Bladder infections become more common in older men. About 3 in 100 men in their 60s, and about 1 in 10 men in their 80s, will have a bladder infection.
About 40% of women and 12% of men have a urinary tract infection at some time in their life.

What is bladder infection?

Bladder infections involve the parts of the body -- the kidneys, ureters, bladder and urethra -- that produce urine and carry it out of the body. Urinary tract infections often are classified into two types based on their location in the urinary tract:

Lower tract infections.

These include cystitis (bladder infection) and uretritis (infection of the urethra).
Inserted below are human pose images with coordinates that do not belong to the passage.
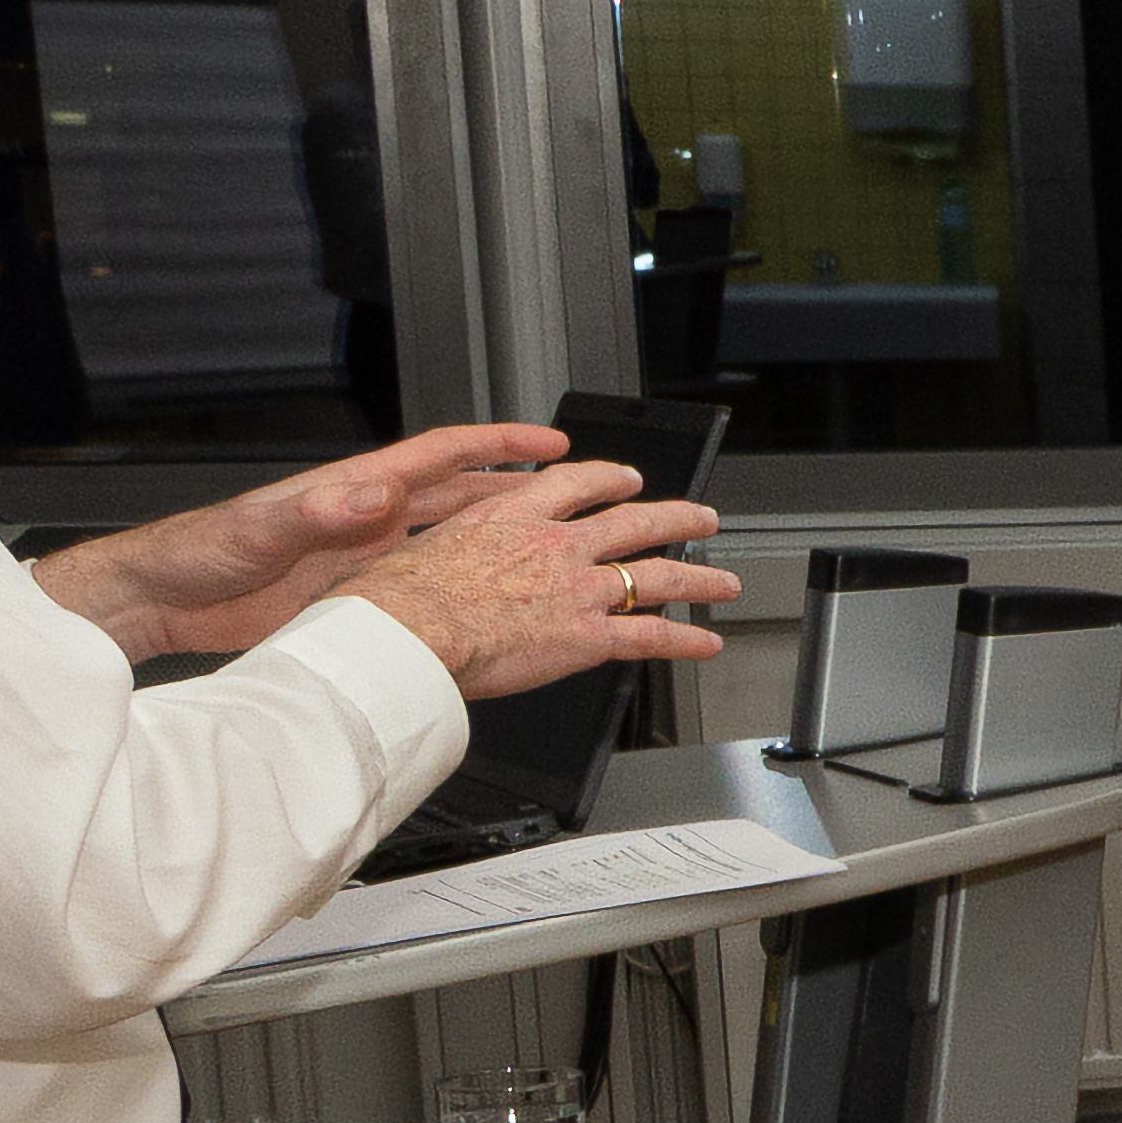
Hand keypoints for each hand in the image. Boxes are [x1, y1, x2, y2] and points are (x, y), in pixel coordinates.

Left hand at [37, 422, 581, 657]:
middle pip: (462, 499)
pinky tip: (484, 607)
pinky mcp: (351, 596)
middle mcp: (365, 519)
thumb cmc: (196, 552)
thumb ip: (319, 511)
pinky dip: (460, 592)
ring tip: (551, 548)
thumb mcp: (262, 528)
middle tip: (576, 493)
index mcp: (353, 491)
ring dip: (498, 543)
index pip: (442, 456)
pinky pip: (422, 588)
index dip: (499, 444)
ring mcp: (361, 558)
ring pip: (449, 545)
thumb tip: (374, 494)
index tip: (550, 440)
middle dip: (519, 491)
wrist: (162, 601)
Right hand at [339, 460, 735, 699]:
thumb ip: (449, 544)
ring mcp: (578, 589)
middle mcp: (557, 546)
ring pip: (655, 577)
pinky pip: (650, 637)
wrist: (411, 629)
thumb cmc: (398, 597)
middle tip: (700, 518)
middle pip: (633, 523)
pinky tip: (706, 645)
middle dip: (675, 518)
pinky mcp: (588, 636)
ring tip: (723, 583)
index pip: (574, 485)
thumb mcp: (422, 544)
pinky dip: (685, 642)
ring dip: (698, 579)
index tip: (626, 478)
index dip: (608, 478)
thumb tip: (438, 557)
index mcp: (513, 516)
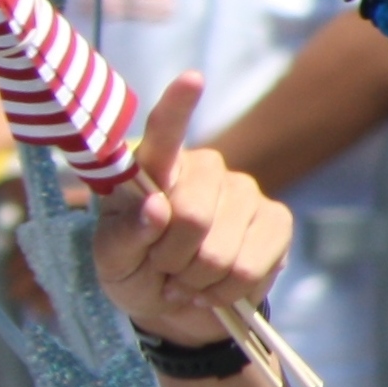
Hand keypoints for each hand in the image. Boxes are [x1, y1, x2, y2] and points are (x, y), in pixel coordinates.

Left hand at [95, 73, 293, 345]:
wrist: (175, 307)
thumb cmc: (134, 271)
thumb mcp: (111, 261)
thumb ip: (124, 236)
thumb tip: (155, 209)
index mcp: (155, 169)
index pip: (165, 135)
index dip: (177, 109)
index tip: (191, 79)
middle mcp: (204, 169)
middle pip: (191, 215)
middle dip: (170, 258)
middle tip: (161, 267)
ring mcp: (245, 191)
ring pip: (219, 251)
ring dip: (195, 280)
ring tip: (185, 279)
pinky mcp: (276, 220)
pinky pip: (249, 267)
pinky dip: (224, 291)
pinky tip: (213, 288)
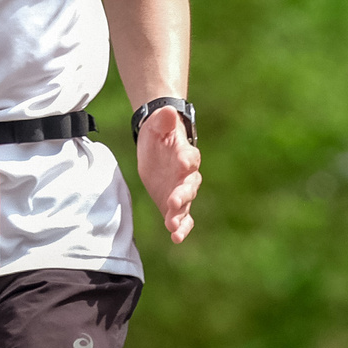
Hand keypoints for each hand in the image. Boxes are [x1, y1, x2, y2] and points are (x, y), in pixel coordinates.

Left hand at [135, 105, 200, 243]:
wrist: (158, 145)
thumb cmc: (160, 133)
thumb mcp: (158, 124)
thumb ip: (163, 120)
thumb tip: (168, 110)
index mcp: (185, 153)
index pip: (189, 157)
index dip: (186, 160)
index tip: (184, 163)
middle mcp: (187, 175)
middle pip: (189, 185)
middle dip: (182, 194)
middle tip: (174, 201)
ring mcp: (182, 190)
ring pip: (185, 205)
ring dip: (180, 216)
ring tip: (173, 227)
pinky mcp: (174, 203)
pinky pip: (181, 217)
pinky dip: (180, 227)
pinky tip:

Lower urinary tract infections commonly are caused by intestinal bacteria, which enter and contaminate the urinary tract from below, usually by spreading from the skin to the urethra and then to the bladder. Uretritis also may be caused by microorganisms that are transmitted through sexual contact, including gonorrhoea and Chlamydia. Another form of male urinary infection is prostatitis, which is an inflammation of the prostate.

Upper tract infections.

These involve the ureters and kidneys and include pyelonephritis (kidney infection). Upper tract infections often occur because bacteria have travelled upward in the urinary tract from the bladder to the kidney or because bacteria carried in the bloodstream have collected in the kidney.